**EXTRAIT DU DOCUMENT:**
# # # # # # #

Trafic d'espèces protégées entre la Guyane et l'Alsace : sept personnes condamnées
Au terme de plusieurs mois d’enquête, les investigations réalisées avaient permis d’identifier des personnes se rendant régulièrement en Guyane afin de prélever illégalement des espèces réglementées, notamment des araignées. Quatre d'entre eux ont été condamnés à des peines avec sursis. Trois autres doivent payer une amende.
L'affaire commence en septembre 2022. Le service départemental de l’Office français de la biodiversité est contacté par le bureau des douanes de l’aéroport de Cayenne. Ce dernier vient d'identifier quatre colis contenant des arthropodes, principalement des mygales, envoyés vers l’Hexagone sans déclaration préalable.
Au terme de plusieurs mois d’enquête, les investigations réalisées permettent d’identifier sept personnes se rendant régulièrement en Guyane afin de prélever illégalement des espèces réglementées.
De nombreuses espèces sont retrouvées, détenues de manière illégale, aux domiciles des mis en cause. L’enquête démontre également que plusieurs suspects vendaient illégalement ces animaux protégés en France, mais également à l’étranger, par colis ou lors de bourses de vente d’espèces dans des pays comme l’Allemagne, où la réglementation est différente.
Selon une précédente information à ce sujet, ce sont au total 97 mygales, 1 000 veuves noires au venin potentiellement mortel, ainsi que des reptiles (5 boas, 4 pythons), 22 scorpions, des tortues et deux grenouilles à flèche empoisonnée qui ont été réquisitionnés au cours des opérations. Les suspects sont déférés au Parquet de Strasbourg en avril 2024.
Les sept personnes ont été jugées le 12 septembre, puis condamnées ce 26 septembre en Alsace. Les quatre principaux accusés écopent de peines de prison avec sursis, allant de 3 à 8 mois. Trois autres hommes devront payer une amende. Le principal accusé, qui revendait les espèces protégées, voit son passeport être retenu.
France Nature Environnement, partie civile au procès, indique : "Les vendeurs en cause participent à la mise en danger de ces espèces en ramenant des espèces endémiques et en les revendant à des acheteurs ne disposant pas d’autorisations. Quant aux détenteurs d’espèces sans autorisation, ce jugement rappelle que la détention d’espèces protégées est soumise à condition et que certains animaux sauvages présentent des risques nécessitant une formation adaptée. "
Pour Guyane Nature Environnement : "Par sa décision pédagogique, le juge envoie un message dissuasif clair en condamnant les prévenus."

# # # # # # #

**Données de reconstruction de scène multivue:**
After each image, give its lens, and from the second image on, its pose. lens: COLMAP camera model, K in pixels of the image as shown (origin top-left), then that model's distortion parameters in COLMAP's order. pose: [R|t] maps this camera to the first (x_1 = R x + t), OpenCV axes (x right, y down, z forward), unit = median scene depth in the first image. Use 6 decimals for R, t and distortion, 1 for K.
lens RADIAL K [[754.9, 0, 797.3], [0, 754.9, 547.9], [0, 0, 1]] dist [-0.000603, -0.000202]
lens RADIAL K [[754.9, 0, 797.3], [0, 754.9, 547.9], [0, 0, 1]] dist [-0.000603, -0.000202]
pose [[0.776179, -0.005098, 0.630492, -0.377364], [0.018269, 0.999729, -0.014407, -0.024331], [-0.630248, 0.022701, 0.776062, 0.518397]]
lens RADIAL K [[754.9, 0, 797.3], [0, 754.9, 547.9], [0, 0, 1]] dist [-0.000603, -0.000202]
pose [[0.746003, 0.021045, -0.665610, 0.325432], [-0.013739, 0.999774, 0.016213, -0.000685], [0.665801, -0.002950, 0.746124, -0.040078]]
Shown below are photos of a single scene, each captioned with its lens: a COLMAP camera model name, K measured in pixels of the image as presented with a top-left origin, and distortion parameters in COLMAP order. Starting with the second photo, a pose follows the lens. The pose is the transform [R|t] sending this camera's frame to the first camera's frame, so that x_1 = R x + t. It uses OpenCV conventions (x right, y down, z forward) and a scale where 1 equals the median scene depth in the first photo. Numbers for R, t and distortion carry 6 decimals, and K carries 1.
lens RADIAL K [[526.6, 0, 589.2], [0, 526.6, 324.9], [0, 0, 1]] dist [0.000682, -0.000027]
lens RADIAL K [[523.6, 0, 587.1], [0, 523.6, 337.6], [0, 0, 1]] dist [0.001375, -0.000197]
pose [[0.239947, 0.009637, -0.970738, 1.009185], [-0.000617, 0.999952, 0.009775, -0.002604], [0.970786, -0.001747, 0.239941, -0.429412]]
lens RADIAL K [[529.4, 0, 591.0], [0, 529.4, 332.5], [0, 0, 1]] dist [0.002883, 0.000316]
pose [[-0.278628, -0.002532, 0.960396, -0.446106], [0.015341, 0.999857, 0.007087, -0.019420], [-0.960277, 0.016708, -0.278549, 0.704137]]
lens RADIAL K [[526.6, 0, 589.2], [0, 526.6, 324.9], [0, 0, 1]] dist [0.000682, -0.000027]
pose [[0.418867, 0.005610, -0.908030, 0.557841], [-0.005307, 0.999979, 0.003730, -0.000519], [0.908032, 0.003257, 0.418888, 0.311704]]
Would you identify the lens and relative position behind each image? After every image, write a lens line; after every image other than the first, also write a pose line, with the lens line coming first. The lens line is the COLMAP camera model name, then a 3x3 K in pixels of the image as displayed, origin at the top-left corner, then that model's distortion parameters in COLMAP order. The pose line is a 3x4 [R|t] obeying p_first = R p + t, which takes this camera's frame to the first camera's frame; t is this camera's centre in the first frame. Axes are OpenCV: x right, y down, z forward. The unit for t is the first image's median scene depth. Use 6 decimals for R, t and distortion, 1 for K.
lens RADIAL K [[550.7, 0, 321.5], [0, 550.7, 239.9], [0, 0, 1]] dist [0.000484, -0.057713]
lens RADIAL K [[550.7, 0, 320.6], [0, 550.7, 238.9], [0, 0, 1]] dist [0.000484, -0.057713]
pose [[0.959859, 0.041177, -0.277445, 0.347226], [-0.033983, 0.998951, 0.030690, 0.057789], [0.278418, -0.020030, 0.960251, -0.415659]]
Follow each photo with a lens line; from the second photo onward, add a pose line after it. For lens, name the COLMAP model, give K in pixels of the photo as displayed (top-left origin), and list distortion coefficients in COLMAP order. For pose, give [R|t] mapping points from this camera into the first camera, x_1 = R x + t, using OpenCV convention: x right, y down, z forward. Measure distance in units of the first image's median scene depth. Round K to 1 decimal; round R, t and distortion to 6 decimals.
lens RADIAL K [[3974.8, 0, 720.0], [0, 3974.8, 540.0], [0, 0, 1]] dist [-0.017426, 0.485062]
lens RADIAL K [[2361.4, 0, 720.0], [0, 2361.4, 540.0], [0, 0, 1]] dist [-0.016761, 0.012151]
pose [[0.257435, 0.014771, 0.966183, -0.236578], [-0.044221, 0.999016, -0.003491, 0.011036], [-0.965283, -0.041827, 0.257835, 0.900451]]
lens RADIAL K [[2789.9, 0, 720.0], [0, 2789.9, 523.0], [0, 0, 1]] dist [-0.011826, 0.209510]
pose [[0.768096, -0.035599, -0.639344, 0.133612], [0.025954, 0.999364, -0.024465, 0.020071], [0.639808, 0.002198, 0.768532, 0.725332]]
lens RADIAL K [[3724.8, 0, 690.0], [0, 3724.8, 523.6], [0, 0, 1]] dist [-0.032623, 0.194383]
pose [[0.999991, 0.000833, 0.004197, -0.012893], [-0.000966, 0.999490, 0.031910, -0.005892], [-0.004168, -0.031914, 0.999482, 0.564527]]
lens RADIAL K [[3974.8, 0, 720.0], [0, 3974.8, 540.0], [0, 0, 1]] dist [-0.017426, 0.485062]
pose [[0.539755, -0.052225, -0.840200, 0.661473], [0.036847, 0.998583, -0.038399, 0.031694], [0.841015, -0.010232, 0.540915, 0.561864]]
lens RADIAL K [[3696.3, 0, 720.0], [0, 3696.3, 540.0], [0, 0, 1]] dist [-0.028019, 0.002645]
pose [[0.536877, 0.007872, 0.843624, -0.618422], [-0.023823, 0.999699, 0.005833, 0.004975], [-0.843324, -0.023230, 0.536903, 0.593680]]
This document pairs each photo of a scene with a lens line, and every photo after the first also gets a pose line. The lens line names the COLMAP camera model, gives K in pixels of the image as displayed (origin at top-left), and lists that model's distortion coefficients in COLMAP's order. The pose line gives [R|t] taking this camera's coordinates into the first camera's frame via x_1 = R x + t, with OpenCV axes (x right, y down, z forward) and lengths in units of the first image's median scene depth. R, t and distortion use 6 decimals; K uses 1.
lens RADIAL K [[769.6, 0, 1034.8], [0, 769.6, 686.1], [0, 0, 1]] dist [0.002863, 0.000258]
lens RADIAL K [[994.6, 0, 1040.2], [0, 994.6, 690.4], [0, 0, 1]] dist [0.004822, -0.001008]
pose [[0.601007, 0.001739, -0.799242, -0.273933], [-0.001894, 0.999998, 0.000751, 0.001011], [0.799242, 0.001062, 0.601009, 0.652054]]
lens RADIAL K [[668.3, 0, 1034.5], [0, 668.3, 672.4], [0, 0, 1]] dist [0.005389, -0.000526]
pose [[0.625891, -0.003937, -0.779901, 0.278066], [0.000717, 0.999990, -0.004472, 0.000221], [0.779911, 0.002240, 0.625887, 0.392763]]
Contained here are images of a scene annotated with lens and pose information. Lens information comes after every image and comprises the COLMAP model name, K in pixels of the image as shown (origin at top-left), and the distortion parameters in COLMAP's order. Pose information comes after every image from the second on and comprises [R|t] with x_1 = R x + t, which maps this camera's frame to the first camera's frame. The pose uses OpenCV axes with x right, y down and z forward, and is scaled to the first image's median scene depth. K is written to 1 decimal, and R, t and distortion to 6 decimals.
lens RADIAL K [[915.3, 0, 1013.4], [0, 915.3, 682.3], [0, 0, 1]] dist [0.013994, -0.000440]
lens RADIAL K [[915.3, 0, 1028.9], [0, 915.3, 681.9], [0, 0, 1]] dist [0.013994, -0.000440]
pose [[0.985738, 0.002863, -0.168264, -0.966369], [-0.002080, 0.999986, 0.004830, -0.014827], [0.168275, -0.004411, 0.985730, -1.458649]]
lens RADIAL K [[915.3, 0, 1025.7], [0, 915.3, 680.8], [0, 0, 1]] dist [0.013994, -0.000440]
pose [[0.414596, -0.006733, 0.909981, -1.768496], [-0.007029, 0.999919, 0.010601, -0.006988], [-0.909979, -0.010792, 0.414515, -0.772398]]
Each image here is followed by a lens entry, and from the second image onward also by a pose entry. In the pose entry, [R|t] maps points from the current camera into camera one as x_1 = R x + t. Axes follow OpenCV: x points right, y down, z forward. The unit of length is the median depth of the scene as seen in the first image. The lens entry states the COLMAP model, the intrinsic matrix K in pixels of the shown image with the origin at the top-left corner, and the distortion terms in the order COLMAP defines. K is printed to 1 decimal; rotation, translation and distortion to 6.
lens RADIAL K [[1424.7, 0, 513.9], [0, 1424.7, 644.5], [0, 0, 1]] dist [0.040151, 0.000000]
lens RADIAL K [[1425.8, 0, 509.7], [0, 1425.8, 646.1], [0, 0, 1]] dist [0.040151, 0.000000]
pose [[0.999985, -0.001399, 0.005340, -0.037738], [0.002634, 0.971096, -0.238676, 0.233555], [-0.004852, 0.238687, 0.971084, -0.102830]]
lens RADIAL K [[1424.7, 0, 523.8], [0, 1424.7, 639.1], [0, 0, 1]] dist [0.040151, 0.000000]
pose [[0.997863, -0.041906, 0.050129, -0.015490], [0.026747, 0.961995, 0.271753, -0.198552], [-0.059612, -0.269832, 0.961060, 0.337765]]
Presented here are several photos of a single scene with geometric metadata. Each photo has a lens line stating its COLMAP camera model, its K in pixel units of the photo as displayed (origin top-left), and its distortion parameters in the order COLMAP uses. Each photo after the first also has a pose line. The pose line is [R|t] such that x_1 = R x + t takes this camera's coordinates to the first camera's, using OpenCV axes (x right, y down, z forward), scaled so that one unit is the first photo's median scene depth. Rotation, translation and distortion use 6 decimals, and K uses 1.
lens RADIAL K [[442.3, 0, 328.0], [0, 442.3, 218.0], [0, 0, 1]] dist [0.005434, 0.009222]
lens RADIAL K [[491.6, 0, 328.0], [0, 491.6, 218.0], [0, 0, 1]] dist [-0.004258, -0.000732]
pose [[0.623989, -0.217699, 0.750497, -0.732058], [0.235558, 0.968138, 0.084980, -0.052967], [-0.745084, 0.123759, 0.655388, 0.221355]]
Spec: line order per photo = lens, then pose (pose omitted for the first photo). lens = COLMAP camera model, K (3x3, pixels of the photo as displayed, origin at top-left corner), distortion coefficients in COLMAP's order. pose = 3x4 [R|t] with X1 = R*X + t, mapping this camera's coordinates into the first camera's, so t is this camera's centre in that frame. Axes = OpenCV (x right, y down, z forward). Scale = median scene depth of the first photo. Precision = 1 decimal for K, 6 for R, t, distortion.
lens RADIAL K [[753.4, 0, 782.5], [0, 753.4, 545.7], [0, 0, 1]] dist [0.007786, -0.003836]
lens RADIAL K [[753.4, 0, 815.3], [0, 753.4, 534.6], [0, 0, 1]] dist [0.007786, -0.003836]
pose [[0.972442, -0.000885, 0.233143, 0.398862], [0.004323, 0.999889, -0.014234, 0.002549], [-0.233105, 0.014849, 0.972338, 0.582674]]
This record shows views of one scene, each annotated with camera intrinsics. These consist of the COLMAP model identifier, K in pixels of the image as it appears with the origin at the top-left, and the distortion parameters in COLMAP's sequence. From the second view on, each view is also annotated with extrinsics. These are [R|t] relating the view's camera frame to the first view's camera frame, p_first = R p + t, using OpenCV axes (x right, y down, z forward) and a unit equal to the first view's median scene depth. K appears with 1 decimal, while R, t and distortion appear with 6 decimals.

# # # # # # #

Recopiez le passage de l'article sur le trafic d'espèces protégées qui commence par « Trafic d'espèces protégées » et s'arrête après « doivent payer une amende. ».

**RÉSULTAT:**
Trafic d'espèces protégées entre la Guyane et l'Alsace : sept personnes condamnées
Au terme de plusieurs mois d’enquête, les investigations réalisées avaient permis d’identifier des personnes se rendant régulièrement en Guyane afin de prélever illégalement des espèces réglementées, notamment des araignées. Quatre d'entre eux ont été condamnés à des peines avec sursis. Trois autres doivent payer une amende.